### Work to be completed
Pictures stay out, but every line of the data is copied exactly.

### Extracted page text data
━━━━━━━━
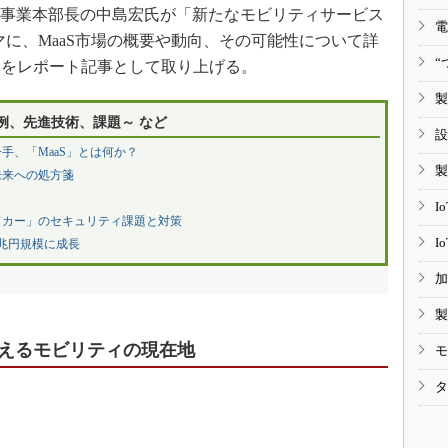
ィブ事業本部長の中島宏氏が「新たなモビリティサービス
電
マに、MaaS市場の概要や動向、その可能性について詳
“
容をレポート記事として取り上げる。
製
例、先進技術、課題～ など
設
手、「MaaS」とは何か？
製
未来への処方箋
I
ドカー」のセキュリティ課題と対策
I
2兆円規模に成長
加
製
えるモビリティの現在地
モ
タ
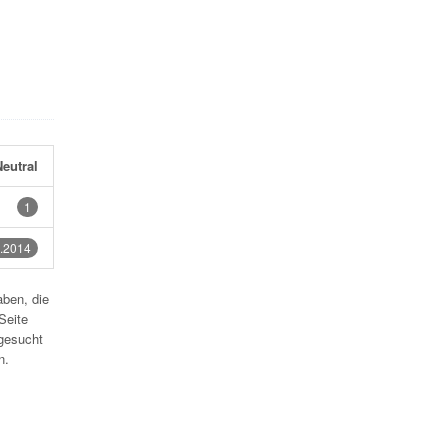
eutral
1
.2014
aben, die
Seite
gesucht
n.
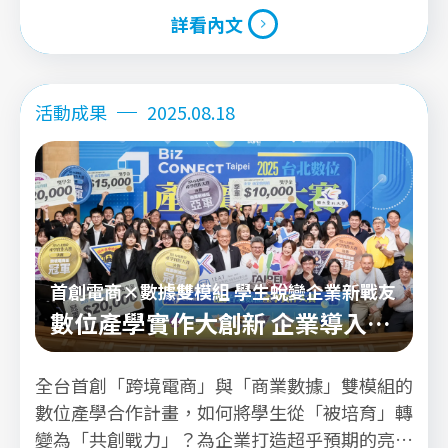
詳看內文
詳看內文
活動成果
2025.08.18
首創電商×數據雙模組 學生蛻變企業新戰友
數位產學實作大創新 企業導入電
商數據即戰力
全台首創「跨境電商」與「商業數據」雙模組的
數位產學合作計畫，如何將學生從「被培育」轉
變為「共創戰力」？為企業打造超乎預期的亮眼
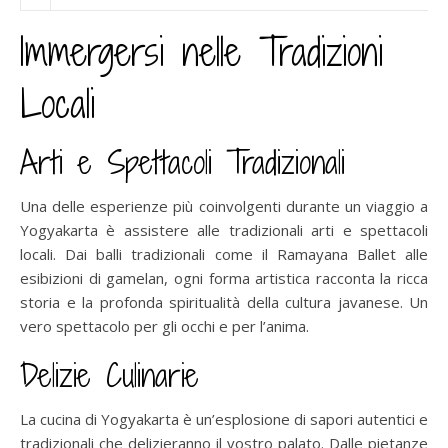
Immergersi nelle Tradizioni
Locali
Arti e Spettacoli Tradizionali
Una delle esperienze più coinvolgenti durante un viaggio a
Yogyakarta è assistere alle tradizionali arti e spettacoli
locali. Dai balli tradizionali come il Ramayana Ballet alle
esibizioni di gamelan, ogni forma artistica racconta la ricca
storia e la profonda spiritualità della cultura javanese. Un
vero spettacolo per gli occhi e per l’anima.
Delizie Culinarie
La cucina di Yogyakarta è un’esplosione di sapori autentici e
tradizionali che delizieranno il vostro palato. Dalle pietanze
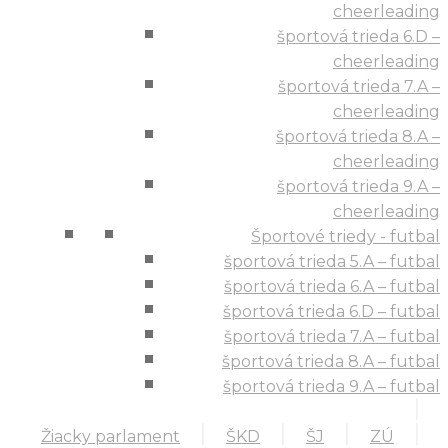
cheerleading
športová trieda 6.D –
cheerleading
športová trieda 7.A –
cheerleading
športová trieda 8.A –
cheerleading
športová trieda 9.A –
cheerleading
Športové triedy - futbal
športová trieda 5.A – futbal
športová trieda 6.A – futbal
športová trieda 6.D – futbal
športová trieda 7.A – futbal
športová trieda 8.A – futbal
športová trieda 9.A – futbal
Žiacky parlament
ŠKD
ŠJ
ZÚ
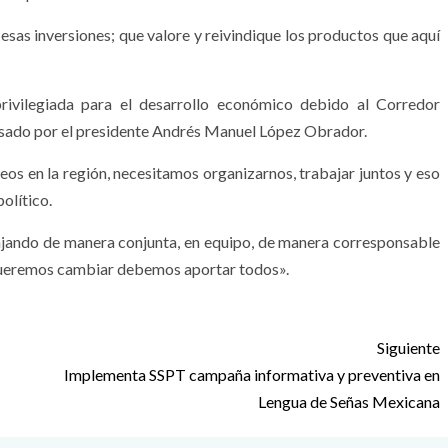
esas inversiones; que valore y reivindique los productos que aquí
rivilegiada para el desarrollo económico debido al Corredor
lsado por el presidente Andrés Manuel López Obrador.
leos en la región, necesitamos organizarnos, trabajar juntos y eso
político.
ajando de manera conjunta, en equipo, de manera corresponsable
e queremos cambiar debemos aportar todos».
Siguiente
Implementa SSPT campaña informativa y preventiva en
Lengua de Señas Mexicana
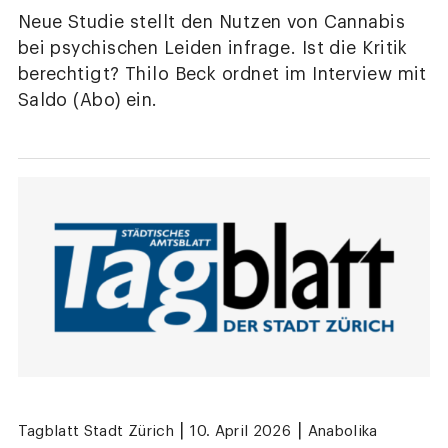
Neue Studie stellt den Nutzen von Cannabis
bei psychischen Leiden infrage. Ist die Kritik
berechtigt? Thilo Beck ordnet im Interview mit
Saldo (Abo) ein.
|
|
Tagblatt Stadt Zürich
10. April 2026
Anabolika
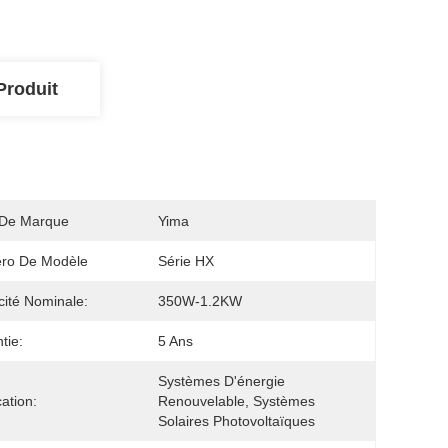
Produit
De Marque
Yima
ro De Modèle
Série HX
ité Nominale:
350W-1.2KW
tie:
5 Ans
Systèmes D'énergie 
cation:
Renouvelable, Systèmes 
Solaires Photovoltaïques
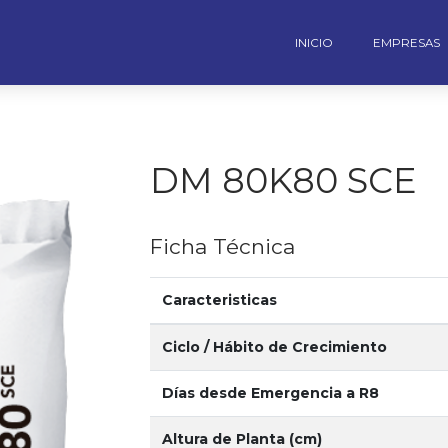
INICIO
EMPRESAS
DM 80K80 SCE
Ficha Técnica
Caracteristicas
Ciclo / Hábito de Crecimiento
Días desde Emergencia a R8
Altura de Planta (cm)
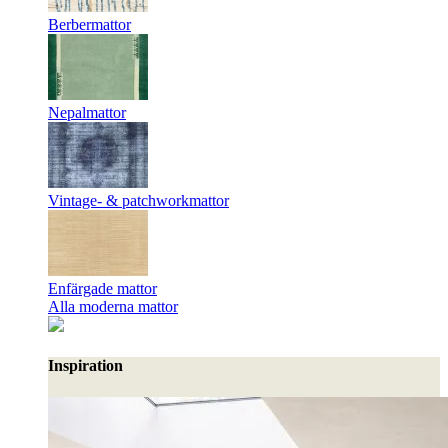
Berbermattor
Nepalmattor
Vintage- & patchworkmattor
Enfärgade mattor
Alla moderna mattor
Inspiration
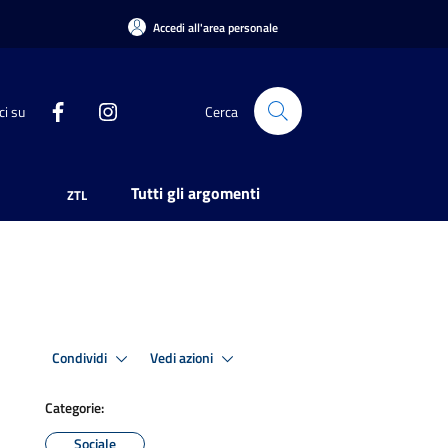
Accedi all'area personale
ci su
Cerca
Tutti gli argomenti
ZTL
Condividi
Vedi azioni
Categorie:
Sociale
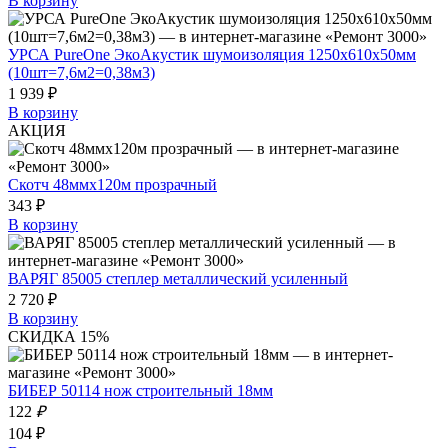
В корзину
УРСА PureOne ЭкоАкустик шумоизоляция 1250х610х50мм
(10шт=7,6м2=0,38м3)
1 939 ₽
В корзину
АКЦИЯ
Скотч 48ммх120м прозрачный
343 ₽
В корзину
ВАРЯГ 85005 степлер металлический усиленный
2 720 ₽
В корзину
СКИДКА 15%
БИБЕР 50114 нож строительный 18мм
122
₽
104 ₽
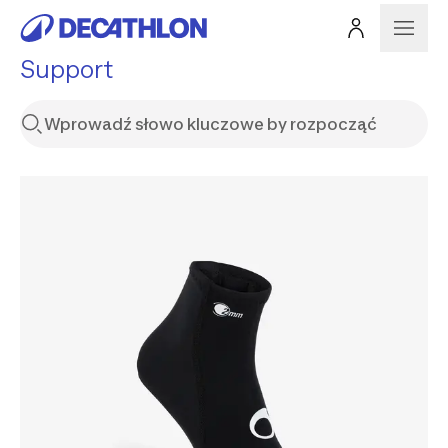
Support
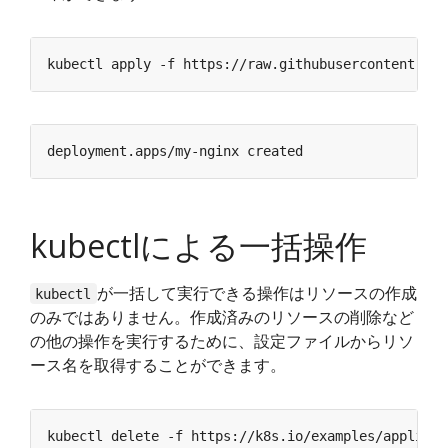
kubectlによる一括操作
が一括して実行できる操作はリソースの作成
kubectl
のみではありません。作成済みのリソースの削除など
の他の操作を実行するために、設定ファイルからリソ
ース名を取得することができます。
━━━━━━━━
### Response for this exercise
ィブ事業本部長の中島宏氏が「新たなモビリティサービス
電
マに、MaaS市場の概要や動向、その可能性について詳
“
容をレポート記事として取り上げる。
製
例、先進技術、課題～ など
設
手、「MaaS」とは何か？
製
未来への処方箋
I
ドカー」のセキュリティ課題と対策
I
2兆円規模に成長
加
製
えるモビリティの現在地
モ
タ
eutral
1
.2014
aben, die
Seite
gesucht
n.
詳看內文
詳看內文
活動成果
2025.08.18
首創電商×數據雙模組 學生蛻變企業新戰友
數位產學實作大創新 企業導入電
商數據即戰力
全台首創「跨境電商」與「商業數據」雙模組的
數位產學合作計畫，如何將學生從「被培育」轉
變為「共創戰力」？為企業打造超乎預期的亮眼
Immergersi nelle Tradizioni
Locali
Arti e Spettacoli Tradizionali
Una delle esperienze più coinvolgenti durante un viaggio a
Yogyakarta è assistere alle tradizionali arti e spettacoli
locali. Dai balli tradizionali come il Ramayana Ballet alle
esibizioni di gamelan, ogni forma artistica racconta la ricca
storia e la profonda spiritualità della cultura javanese. Un
vero spettacolo per gli occhi e per l’anima.
Delizie Culinarie
La cucina di Yogyakarta è un’esplosione di sapori autentici e
tradizionali che delizieranno il vostro palato. Dalle pietanze
cheerleading
športová trieda 6.D –
cheerleading
športová trieda 7.A –
cheerleading
športová trieda 8.A –
cheerleading
športová trieda 9.A –
cheerleading
Športové triedy - futbal
športová trieda 5.A – futbal
športová trieda 6.A – futbal
športová trieda 6.D – futbal
športová trieda 7.A – futbal
športová trieda 8.A – futbal
športová trieda 9.A – futbal
Žiacky parlament
ŠKD
ŠJ
ZÚ
esas inversiones; que valore y reivindique los productos que aquí
rivilegiada para el desarrollo económico debido al Corredor
lsado por el presidente Andrés Manuel López Obrador.
leos en la región, necesitamos organizarnos, trabajar juntos y eso
político.
ajando de manera conjunta, en equipo, de manera corresponsable
e queremos cambiar debemos aportar todos».
Siguiente
Implementa SSPT campaña informativa y preventiva en
Lengua de Señas Mexicana
Neue Studie stellt den Nutzen von Cannabis
bei psychischen Leiden infrage. Ist die Kritik
berechtigt? Thilo Beck ordnet im Interview mit
Saldo (Abo) ein.
|
|
Tagblatt Stadt Zürich
10. April 2026
Anabolika
Produit
De Marque
Yima
ro De Modèle
Série HX
ité Nominale:
350W-1.2KW
tie:
5 Ans
Systèmes D'énergie 
cation:
Renouvelable, Systèmes 
Solaires Photovoltaïques
INICIO
EMPRESAS
DM 80K80 SCE
Ficha Técnica
Caracteristicas
Ciclo / Hábito de Crecimiento
Días desde Emergencia a R8
Altura de Planta (cm)
Berbermattor
Nepalmattor
Vintage- & patchworkmattor
Enfärgade mattor
Alla moderna mattor
Inspiration
Accedi all'area personale
ci su
Cerca
Tutti gli argomenti
ZTL
Condividi
Vedi azioni
Categorie:
Sociale
В корзину
УРСА PureOne ЭкоАкустик шумоизоляция 1250х610х50мм
(10шт=7,6м2=0,38м3)
1 939 ₽
В корзину
АКЦИЯ
Скотч 48ммх120м прозрачный
343 ₽
В корзину
ВАРЯГ 85005 степлер металлический усиленный
2 720 ₽
В корзину
СКИДКА 15%
БИБЕР 50114 нож строительный 18мм
122
₽
104 ₽
Support
kubectlによる一括操作
が一括して実行できる操作はリソースの作成
kubectl
のみではありません。作成済みのリソースの削除など
の他の操作を実行するために、設定ファイルからリソ
ース名を取得することができます。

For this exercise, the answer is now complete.